> What needs to be done
When a line in the entries contains the word "Guadalupe", copy that line in full.

> Exercise input
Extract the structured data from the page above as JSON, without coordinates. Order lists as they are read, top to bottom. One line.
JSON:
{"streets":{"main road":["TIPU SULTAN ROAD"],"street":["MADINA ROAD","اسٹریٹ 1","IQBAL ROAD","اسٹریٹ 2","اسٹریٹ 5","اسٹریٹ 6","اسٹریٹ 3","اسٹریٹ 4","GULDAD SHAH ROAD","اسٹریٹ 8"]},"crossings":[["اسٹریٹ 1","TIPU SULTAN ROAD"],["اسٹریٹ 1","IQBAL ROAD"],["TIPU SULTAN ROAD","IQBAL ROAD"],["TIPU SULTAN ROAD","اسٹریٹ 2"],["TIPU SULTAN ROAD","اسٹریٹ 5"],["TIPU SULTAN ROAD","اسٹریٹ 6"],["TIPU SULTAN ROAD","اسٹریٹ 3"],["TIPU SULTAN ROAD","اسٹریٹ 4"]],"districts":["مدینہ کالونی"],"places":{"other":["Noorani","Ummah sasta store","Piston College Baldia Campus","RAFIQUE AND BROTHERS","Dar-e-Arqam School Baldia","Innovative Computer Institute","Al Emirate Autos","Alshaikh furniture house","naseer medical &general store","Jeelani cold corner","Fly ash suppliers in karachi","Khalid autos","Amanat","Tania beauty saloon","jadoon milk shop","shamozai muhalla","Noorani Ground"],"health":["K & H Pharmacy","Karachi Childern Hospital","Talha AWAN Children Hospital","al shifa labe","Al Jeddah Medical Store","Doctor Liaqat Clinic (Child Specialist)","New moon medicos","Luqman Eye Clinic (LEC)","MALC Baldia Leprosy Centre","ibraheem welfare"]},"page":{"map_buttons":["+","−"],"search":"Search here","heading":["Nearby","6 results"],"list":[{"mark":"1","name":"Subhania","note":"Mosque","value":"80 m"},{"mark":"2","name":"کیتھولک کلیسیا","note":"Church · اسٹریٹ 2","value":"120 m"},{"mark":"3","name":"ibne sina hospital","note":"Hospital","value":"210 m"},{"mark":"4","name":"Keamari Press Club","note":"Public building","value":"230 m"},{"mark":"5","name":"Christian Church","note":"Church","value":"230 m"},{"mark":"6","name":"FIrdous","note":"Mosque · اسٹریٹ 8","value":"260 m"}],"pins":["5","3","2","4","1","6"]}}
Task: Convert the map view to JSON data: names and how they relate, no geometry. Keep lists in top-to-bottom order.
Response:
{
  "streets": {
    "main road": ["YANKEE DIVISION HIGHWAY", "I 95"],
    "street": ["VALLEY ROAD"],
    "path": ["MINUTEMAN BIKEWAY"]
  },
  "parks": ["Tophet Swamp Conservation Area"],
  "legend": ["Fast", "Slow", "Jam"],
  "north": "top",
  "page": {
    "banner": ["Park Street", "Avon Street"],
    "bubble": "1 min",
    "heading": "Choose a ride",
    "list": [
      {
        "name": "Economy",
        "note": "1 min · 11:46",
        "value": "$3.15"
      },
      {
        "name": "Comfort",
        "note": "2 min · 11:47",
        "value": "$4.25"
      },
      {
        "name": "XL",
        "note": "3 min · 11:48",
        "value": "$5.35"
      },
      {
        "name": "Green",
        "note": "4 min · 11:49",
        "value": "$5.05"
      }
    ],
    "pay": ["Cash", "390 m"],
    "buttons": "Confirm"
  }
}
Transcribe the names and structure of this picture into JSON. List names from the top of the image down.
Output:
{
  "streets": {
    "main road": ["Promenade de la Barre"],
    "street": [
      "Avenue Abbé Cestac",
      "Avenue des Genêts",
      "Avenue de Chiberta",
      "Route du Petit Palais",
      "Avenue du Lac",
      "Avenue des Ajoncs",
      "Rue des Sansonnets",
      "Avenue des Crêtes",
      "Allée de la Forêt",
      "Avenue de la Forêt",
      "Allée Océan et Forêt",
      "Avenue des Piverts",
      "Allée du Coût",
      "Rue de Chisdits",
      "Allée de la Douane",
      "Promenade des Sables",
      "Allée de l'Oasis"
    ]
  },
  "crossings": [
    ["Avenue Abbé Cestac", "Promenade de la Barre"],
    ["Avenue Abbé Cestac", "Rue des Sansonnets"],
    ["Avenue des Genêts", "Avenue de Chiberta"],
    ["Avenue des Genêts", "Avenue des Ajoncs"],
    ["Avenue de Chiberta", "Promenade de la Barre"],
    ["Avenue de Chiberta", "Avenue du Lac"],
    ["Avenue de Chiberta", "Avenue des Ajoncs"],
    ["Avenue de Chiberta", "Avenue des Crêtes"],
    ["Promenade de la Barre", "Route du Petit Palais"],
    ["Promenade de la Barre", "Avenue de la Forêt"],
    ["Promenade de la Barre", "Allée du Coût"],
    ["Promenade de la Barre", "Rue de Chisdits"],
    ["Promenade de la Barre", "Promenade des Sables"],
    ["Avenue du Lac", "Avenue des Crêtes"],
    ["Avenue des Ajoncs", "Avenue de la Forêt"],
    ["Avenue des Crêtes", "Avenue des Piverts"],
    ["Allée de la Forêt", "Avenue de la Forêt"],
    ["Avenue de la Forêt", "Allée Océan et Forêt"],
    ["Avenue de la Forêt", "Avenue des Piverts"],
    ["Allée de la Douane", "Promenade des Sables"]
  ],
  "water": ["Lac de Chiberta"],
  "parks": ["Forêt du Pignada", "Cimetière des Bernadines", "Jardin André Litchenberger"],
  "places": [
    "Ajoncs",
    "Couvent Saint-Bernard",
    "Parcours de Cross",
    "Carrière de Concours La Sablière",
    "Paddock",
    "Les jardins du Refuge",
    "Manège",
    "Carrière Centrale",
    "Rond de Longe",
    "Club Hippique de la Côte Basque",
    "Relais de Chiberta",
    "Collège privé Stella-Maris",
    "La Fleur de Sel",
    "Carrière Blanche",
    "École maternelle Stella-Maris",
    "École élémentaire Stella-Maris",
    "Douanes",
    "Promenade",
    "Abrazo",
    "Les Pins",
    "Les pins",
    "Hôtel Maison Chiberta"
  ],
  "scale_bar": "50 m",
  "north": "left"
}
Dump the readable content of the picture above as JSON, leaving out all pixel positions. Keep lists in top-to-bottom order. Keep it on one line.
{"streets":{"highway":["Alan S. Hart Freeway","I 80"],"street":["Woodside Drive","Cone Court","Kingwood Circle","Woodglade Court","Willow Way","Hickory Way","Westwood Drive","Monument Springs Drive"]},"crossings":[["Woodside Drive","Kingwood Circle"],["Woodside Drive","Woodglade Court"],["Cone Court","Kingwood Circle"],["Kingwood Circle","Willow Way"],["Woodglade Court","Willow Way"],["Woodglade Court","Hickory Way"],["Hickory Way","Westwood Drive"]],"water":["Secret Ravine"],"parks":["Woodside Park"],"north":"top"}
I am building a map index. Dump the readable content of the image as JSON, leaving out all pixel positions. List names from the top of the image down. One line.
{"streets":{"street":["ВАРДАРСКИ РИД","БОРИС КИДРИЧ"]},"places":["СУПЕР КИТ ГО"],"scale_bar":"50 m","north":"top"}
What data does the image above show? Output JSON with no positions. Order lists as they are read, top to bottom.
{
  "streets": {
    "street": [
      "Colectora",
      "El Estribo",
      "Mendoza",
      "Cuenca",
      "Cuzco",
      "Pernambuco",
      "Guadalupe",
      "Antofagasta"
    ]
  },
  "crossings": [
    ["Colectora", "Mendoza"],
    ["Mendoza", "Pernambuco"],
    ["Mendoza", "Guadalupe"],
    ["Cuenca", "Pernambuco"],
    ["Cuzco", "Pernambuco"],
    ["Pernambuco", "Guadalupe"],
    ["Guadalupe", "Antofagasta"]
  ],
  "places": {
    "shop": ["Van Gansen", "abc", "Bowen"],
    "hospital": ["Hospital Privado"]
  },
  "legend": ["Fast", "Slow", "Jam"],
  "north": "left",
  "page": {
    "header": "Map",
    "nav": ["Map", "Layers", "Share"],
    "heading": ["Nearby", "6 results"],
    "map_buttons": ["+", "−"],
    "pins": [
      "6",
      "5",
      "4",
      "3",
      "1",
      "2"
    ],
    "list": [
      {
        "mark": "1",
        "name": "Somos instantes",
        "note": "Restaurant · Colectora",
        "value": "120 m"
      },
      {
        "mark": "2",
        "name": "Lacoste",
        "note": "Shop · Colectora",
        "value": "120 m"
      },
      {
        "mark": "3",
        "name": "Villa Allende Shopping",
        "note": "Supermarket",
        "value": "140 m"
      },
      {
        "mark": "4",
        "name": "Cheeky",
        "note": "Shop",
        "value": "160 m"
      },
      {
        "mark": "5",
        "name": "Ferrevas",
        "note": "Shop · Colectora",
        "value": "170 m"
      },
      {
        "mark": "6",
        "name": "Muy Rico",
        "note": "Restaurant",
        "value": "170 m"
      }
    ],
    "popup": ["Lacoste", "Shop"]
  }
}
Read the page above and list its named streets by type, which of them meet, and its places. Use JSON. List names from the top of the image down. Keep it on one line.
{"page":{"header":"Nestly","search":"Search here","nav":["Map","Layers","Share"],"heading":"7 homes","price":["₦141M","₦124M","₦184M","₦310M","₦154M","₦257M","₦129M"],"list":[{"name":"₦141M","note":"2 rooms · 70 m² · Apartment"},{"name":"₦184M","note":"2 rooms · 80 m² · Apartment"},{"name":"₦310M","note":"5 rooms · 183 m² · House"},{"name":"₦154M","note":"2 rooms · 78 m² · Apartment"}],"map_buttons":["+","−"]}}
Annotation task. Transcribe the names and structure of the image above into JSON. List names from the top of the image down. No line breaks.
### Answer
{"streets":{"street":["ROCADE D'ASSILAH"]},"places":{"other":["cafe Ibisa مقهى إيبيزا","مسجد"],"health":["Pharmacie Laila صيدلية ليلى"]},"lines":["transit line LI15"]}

> Task response
      "Guadalupe",
    ["Mendoza", "Guadalupe"],
    ["Pernambuco", "Guadalupe"],
    ["Guadalupe", "Antofagasta"]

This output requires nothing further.